THE TASK:
For each line below that contains the word "true", make a copy.
Segment Start: PROVIDED DATA
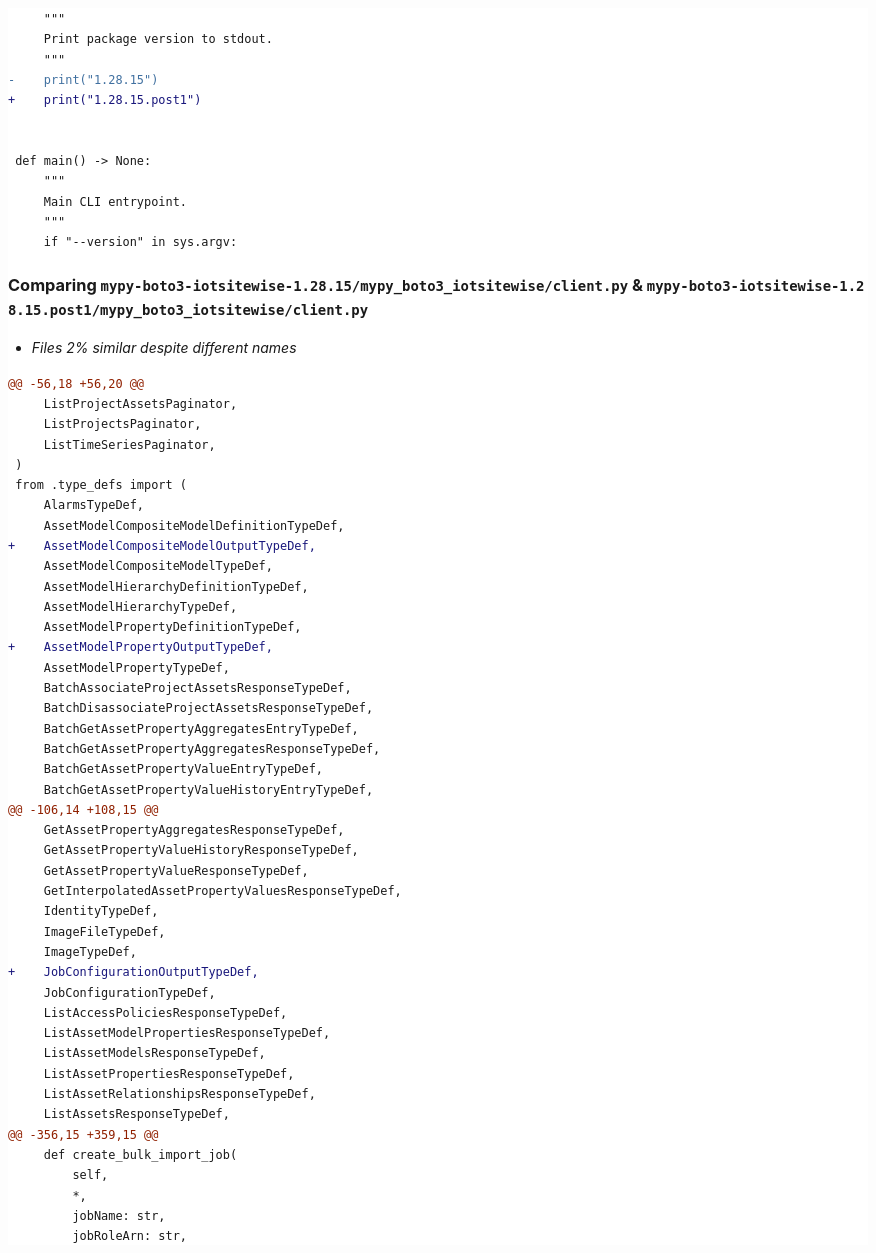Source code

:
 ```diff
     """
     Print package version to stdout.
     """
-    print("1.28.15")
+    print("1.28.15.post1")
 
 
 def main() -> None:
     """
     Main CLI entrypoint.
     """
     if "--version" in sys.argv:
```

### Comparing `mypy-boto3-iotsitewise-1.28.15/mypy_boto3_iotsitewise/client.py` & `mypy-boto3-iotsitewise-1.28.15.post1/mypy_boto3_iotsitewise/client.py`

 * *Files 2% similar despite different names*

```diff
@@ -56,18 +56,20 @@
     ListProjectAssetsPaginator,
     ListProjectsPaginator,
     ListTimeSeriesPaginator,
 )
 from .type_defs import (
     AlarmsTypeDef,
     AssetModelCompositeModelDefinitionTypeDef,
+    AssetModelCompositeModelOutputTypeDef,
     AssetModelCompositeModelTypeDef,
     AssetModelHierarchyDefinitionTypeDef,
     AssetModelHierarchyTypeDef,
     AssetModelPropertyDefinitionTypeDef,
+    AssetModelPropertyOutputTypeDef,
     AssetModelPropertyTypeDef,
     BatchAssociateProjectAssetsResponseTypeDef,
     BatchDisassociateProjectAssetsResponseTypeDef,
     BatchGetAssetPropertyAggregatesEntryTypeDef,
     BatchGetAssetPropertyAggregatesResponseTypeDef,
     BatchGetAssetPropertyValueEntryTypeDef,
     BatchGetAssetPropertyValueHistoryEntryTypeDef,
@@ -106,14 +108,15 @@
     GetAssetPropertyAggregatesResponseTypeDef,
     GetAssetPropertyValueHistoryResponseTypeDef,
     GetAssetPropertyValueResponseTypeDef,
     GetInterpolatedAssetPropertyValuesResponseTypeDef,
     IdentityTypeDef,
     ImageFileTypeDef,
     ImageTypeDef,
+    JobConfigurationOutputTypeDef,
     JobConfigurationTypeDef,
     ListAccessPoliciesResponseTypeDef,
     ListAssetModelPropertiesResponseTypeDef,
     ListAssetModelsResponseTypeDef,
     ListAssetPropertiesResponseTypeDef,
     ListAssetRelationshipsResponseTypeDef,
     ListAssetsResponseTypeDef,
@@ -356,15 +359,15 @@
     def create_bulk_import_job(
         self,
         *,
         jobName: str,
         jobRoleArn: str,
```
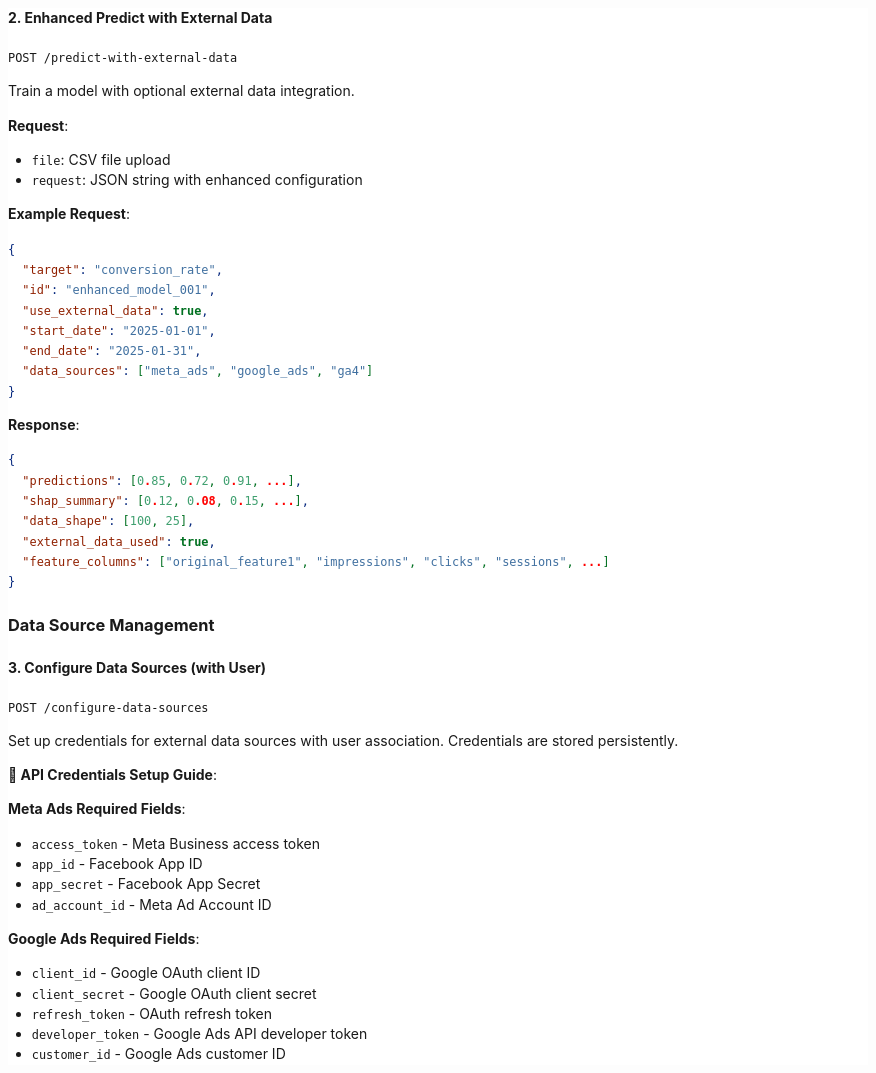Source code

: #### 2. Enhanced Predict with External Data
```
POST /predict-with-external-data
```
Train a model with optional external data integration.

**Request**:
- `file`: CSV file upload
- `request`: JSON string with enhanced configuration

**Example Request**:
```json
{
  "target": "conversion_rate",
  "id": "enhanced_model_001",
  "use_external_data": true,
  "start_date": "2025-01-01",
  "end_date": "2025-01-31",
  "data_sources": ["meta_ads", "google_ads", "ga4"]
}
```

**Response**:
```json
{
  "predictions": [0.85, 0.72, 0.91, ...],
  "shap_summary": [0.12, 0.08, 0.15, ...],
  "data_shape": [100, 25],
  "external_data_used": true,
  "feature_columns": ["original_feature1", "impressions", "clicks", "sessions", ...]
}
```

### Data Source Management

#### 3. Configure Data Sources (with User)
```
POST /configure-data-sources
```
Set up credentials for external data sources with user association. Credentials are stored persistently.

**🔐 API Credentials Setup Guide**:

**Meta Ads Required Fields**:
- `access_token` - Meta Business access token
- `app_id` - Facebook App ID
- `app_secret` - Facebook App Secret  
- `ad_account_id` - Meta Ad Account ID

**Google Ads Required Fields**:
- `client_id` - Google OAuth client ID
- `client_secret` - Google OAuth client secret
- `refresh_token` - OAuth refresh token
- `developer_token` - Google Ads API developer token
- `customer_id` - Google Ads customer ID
Segment End: PROVIDED DATA
YOUR SOLUTION:
  "use_external_data": true,
  "external_data_used": true,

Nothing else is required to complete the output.